Gaussian distributions are maximum entropy distributions and therefore minimize the amount of prior knowledge that is being put into the assumption. In other words, they are a good choice when modeling a high degree of uncertainty. To my understanding there is nothing beyond that. And yes, it could be theoretically correct to base the surrogate on other functions, provided that those functions fit some notion of prior knowledge.
There is a little bit of information about this in Goodfellow's Deep Learning.
EDIT: There are many kinds of probability distributions. Depending on the context, you will model an experiment (or some data) with a discrete model (a coin toss, for example), a continuous model (if you are evaluating weight, for example) or some more general probability measure. (If curious about probability measures, the first chapters in Jun Shao's Mathematical Statistics are a good choice of study.)

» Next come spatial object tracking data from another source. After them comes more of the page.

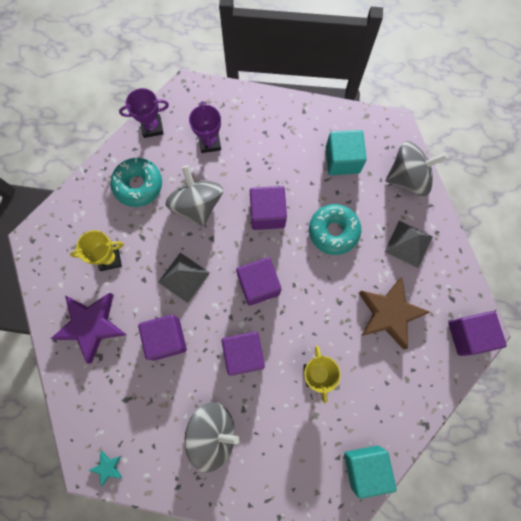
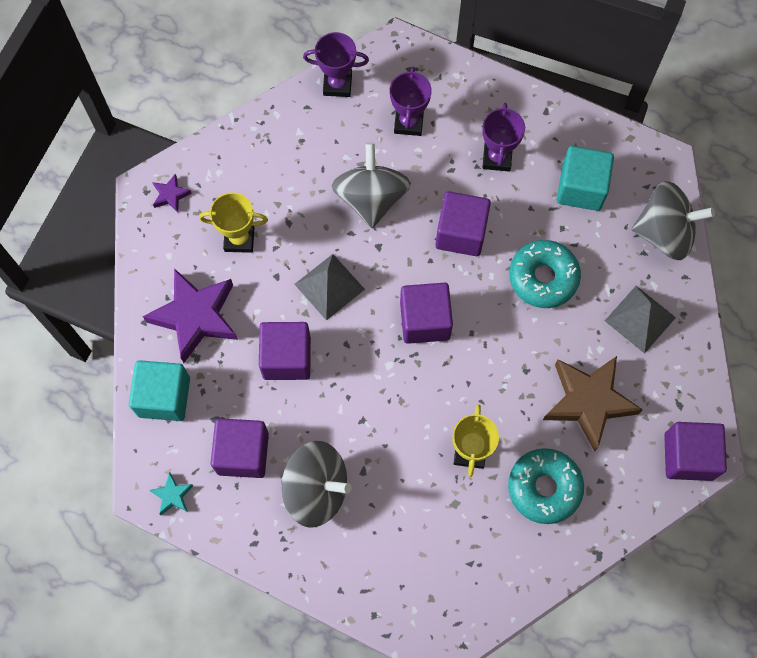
camera: 15 degrees right, 5 degrees down
turquoise donut [110,158,162,207] -> turquoise donut moved to [508,448,584,524]
purple cube [221,331,265,376] -> purple cube moved to [211,418,269,478]
turquoise cube [344,446,396,499] -> turquoise cube moved to [129,360,190,421]
none -> purple star [152,174,192,212]
none -> purple trophy [482,103,525,172]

$A)$ We define the self-information of an event $\text{x}=x$ as $I(x)=-\log P(x)$. This is a formalization of the general notion that an event is more informative if it is unlikely, and its information tends to $0$ as its probability tends to $1$.
Generally speaking, we could measure the amount of uncertainty in an entire distribution $p(x)$ with the expected self-information of its elements:
$$H(X)=\mathbb{E}_{x\sim p}[I(x)] = -\mathbb{E}_{x\sim p}[\log P(x)] = -\int_{-\infty}^\infty p(x)\log p(x)$$
This is defined as the Differential Entropy of the distribution. Distributions that are nearly deterministic have very low entropy; distributions that are closer to uniform have high entropy.
$B)$ We define a maximum entropy distribution as any distribution whose entropy is as great or greater as that of any other distribution of the same family.
$C)$ There is a theorem whose proof is clearly exposed here that states that, given certain variance, a Gaussian random variable has the largest entropy amongst all random variables with equal variance.
$D)$ Lastly, it is a reasonable choice —if you are taking the Bayesian perspective— to pick as your prior whatever distribution has maximum entropy, because it means you are making the least possible amount of assumptions. This can be seen as an application of Occam's razor, which you may find interesting if more philosophical ideas appeal to you.